Assignment :: Count how many lines in the data hold the word "Rendered", and give that number alone.

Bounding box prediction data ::
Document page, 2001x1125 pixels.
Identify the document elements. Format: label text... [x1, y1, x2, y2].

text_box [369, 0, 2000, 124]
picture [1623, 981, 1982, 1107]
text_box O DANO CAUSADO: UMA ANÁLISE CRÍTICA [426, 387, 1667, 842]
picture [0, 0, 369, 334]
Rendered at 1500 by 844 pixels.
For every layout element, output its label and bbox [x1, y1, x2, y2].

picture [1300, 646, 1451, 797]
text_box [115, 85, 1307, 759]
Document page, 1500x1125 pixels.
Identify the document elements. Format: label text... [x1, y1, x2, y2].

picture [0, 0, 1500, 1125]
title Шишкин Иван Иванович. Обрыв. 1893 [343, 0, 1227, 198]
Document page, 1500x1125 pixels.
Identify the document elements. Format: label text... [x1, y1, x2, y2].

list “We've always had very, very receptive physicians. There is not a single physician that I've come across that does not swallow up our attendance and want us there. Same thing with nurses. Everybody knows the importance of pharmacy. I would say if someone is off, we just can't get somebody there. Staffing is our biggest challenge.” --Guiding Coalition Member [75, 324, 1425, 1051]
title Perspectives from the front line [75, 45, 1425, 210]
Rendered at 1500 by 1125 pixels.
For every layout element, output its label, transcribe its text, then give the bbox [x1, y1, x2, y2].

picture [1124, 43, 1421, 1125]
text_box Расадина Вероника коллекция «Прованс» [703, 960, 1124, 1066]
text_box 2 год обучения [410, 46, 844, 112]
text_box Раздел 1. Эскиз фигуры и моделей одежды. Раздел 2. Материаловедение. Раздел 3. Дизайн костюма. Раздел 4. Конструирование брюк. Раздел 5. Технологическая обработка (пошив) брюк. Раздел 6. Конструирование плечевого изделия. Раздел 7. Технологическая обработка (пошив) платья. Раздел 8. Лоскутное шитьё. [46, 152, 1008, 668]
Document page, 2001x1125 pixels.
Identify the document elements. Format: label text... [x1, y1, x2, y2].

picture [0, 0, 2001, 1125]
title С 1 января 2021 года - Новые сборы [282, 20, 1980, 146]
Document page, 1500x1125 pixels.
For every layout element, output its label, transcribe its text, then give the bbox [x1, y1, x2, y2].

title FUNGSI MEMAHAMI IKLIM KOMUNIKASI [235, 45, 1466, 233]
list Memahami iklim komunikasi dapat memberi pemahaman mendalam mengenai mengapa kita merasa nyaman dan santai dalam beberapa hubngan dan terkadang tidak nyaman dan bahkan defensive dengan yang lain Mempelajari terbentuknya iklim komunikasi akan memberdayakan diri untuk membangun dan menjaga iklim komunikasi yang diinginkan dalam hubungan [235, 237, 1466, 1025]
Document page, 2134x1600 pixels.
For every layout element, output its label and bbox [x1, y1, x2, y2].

Exercise output :: 2